After a few kilometres, the road enters a section where it clings precariously to a mountainside. On the left, the mountain rises to almost 1300m, on the right it drops 30m. An apparently abandoned tunnel, barricaded off with armco, leads into the mountain. Mountains can be seen up ahead as the riders pass by Vadillos and Jabalcuz before turning east and, after a short distance, coming to a roundabout where they take the left exit to enter Jaén along the Ctra Javalcruz. The Ctra. de Circunvalación ring road takes them to the JA-303.
|Jaen, with the castle to the left and the cathedral to the right.
|The Cathedral at Jaen.
|Jewish Quarter, Jaen.
The peloton leave the city along the JA-3303, which involves numerous raised traffic-calming bumps and roundabouts before reaching a bridge over and junction with the A-316 which heads west, taking the race past Torredelcampo and on to towards a large junction with a sharp left corner and a roundabout where the riders join the JA-3309 heading south into Jamilena. The Calle Virgen de Estrella leads to a right turn, potentially hazardous, into the Av. de Andalucia and the Calle María Axuliadora. A bend to the right on the southern edge of the town is another potential hazard. Jamilena is home to la Capilla de Nuestro Padre Jesús Nazareno where a beautiful painting of Christ, dated to 1883 and a copy of an earlier work, was discovered. It subsequently vanished during the Civil War and hasn't been seen since, presumably being added to someone's spoils and now locked away in a private collection.
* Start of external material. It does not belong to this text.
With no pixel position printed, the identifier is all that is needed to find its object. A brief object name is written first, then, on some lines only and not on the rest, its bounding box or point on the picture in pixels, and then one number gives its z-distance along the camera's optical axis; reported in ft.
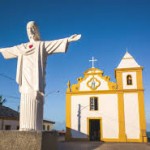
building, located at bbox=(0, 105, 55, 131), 74.01
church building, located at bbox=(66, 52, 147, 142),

|Martos. The ruined castle can just be seen atop The
Rock, especially if you click on the image to
get the larger version :-)
|Torre del Homenaje
|Inglesia de Santa Maria, Alcaudete.
Predictions: A puncheur - someone who can ride well on any terrain and keep on plugging away for as long as it takes. Hmm... are you listening, Bradley?
Weather: It's a hot one again, ranging from 30-34C across the entire route. Moderately strong crosswinds in the first quarter of the race won't cheer anyone up, but a moderate tailwind up the Alto de Valdepenas and on towards Valdepuenas de Jaen will be welcome. The lower terrain between the two climbs will be much hotter, though the tailwind up until 127.8km will help. After that, with the race changing direction, it'll become a headwind of moderate strength for the next 40km or so before the route once again changes direction and a tailwind assists on the second ascent. The entire route will be dry.